Die Lady erschrak sichtlich.

„Ich bin Barbara Mitchell. Mir gehört die Pension hier und Mr Plummer ist sozusagen mein Nachbar und obendrein ein guter Freund. Scotland Yard, sagen Sie? Was hat das zu bedeuten? Und was meinen Sie damit, dass Sie ihn schon gefunden haben?“

Gibbs ließ die Frage unbeantwortet.

„Sie sagten vorhin, ‚Wir wundern uns auch schon‘. Verraten Sie mir, wen Sie mit ‚Wir‘ meinten?“

„Damit meine ich Mr Fisher und mich. Ben Fisher ist der einzige Mitarbeiter von Mr Plummer und er arbeitet regelmäßig für ihn. Deshalb ist er jetzt auch hier. Er sitzt drüben bei mir im Café und wartet auf seinen Chef.“

Gibbs warf einen sehnsuchtsvollen Blick in Richtung des Cafés.
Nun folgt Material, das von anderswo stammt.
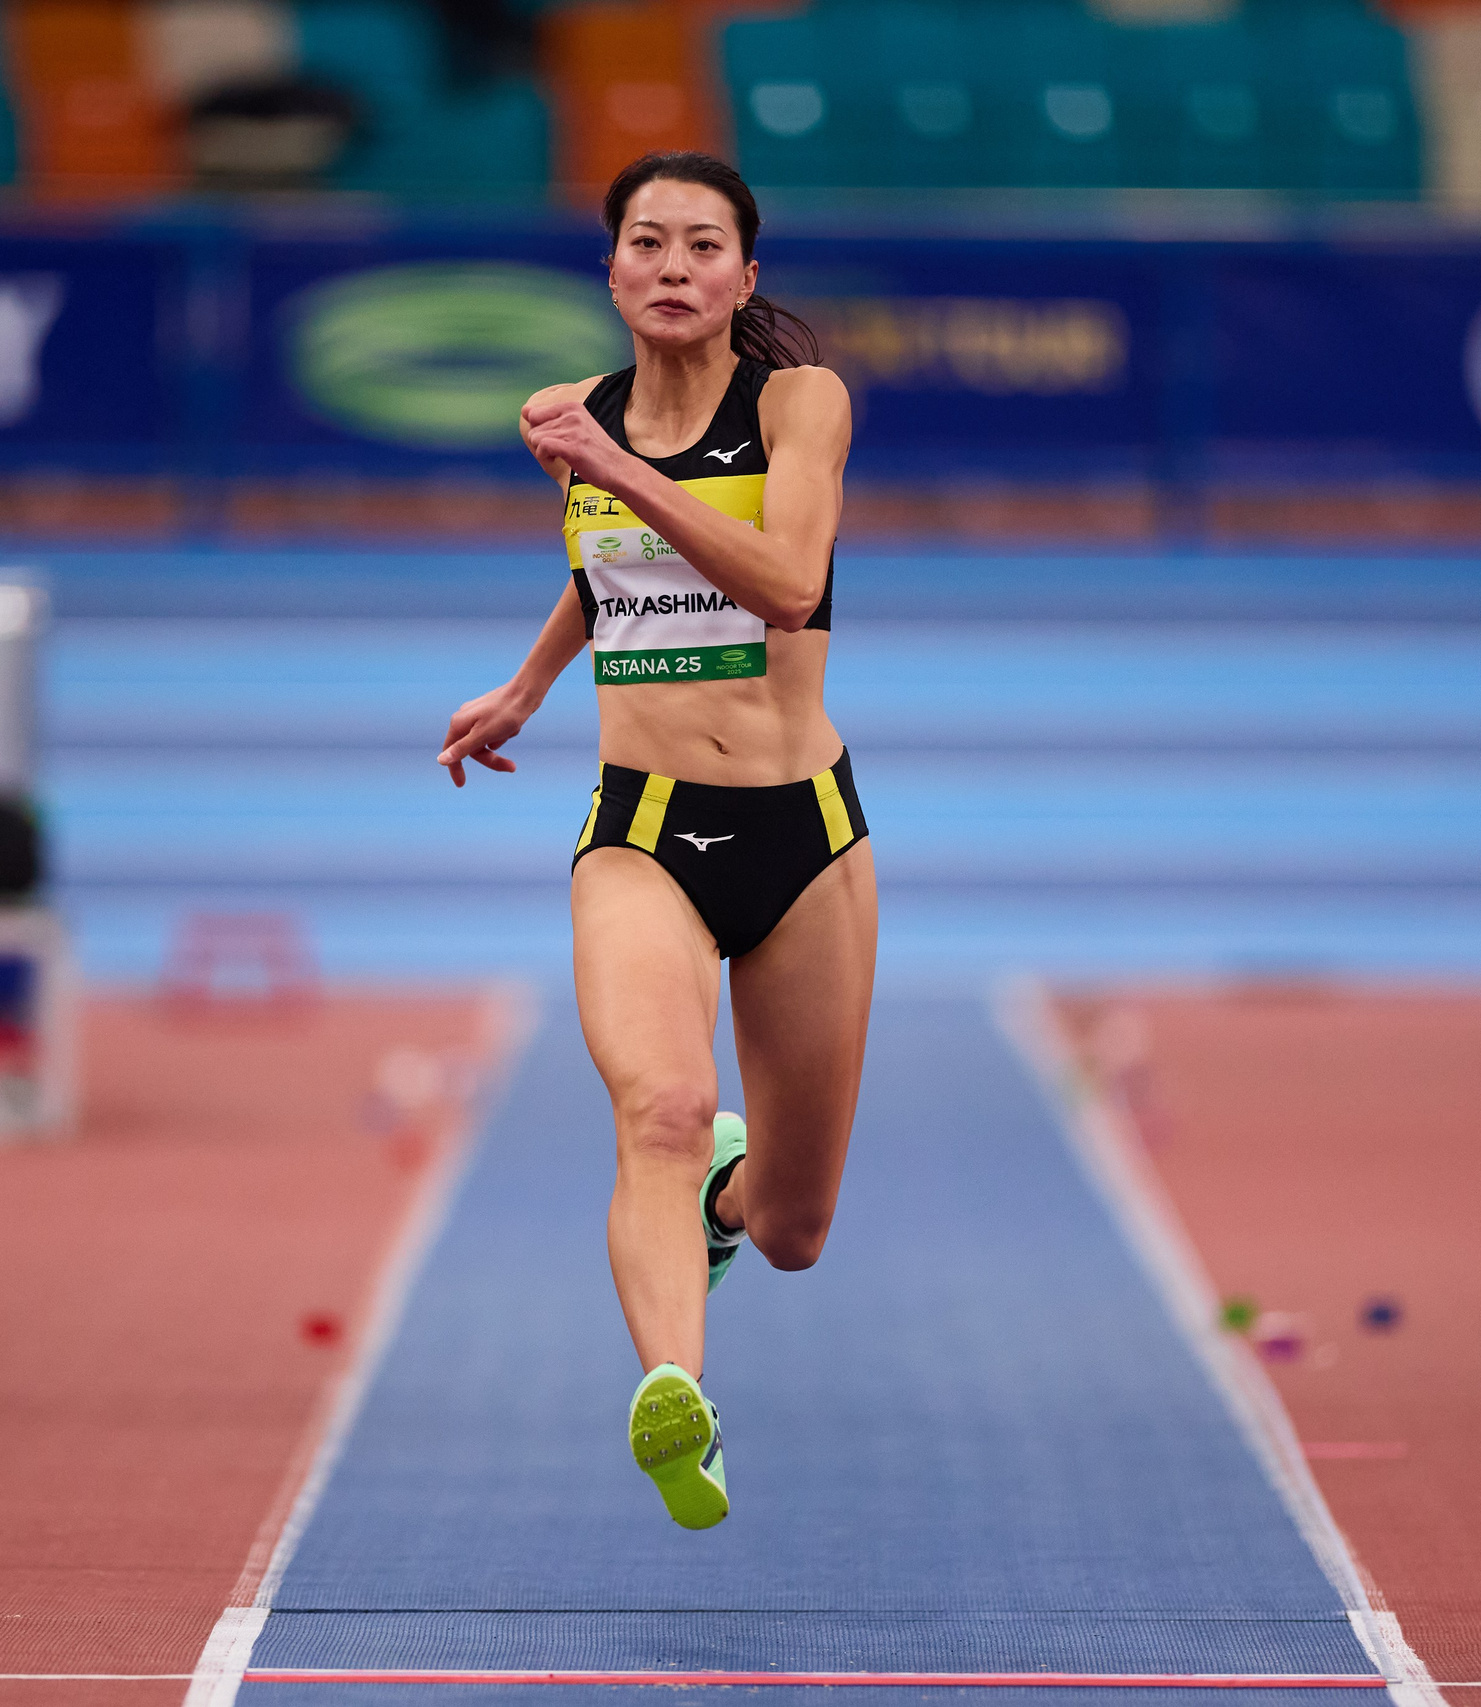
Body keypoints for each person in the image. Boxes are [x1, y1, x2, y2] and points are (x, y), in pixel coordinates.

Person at [438, 151, 873, 1531]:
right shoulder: (586, 421)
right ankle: (676, 1390)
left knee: (796, 1226)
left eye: (702, 245)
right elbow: (606, 563)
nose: (673, 266)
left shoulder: (798, 403)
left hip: (804, 834)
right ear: (612, 272)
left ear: (746, 278)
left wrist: (609, 463)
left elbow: (788, 584)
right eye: (647, 243)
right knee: (662, 1108)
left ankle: (727, 1213)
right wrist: (526, 684)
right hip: (642, 829)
„Sagen Sie, Ms Mitchell, gibt es in Ihrem Café etwas, das so aussieht und schmeckt wie ein Frühstück? Ich habe einen Mordshunger und heute noch nichts zwischen die Zähne gekriegt. Vielleicht ist es besser, wir gehen erst mal ins Haus.“

Gibbs wartete die Antwort von Ms Mitchell nicht ab, sondern schritt eilig auf das Café zu, dessen Besitzerin hinter ihm her tippelte, so schnell sie nur konnte.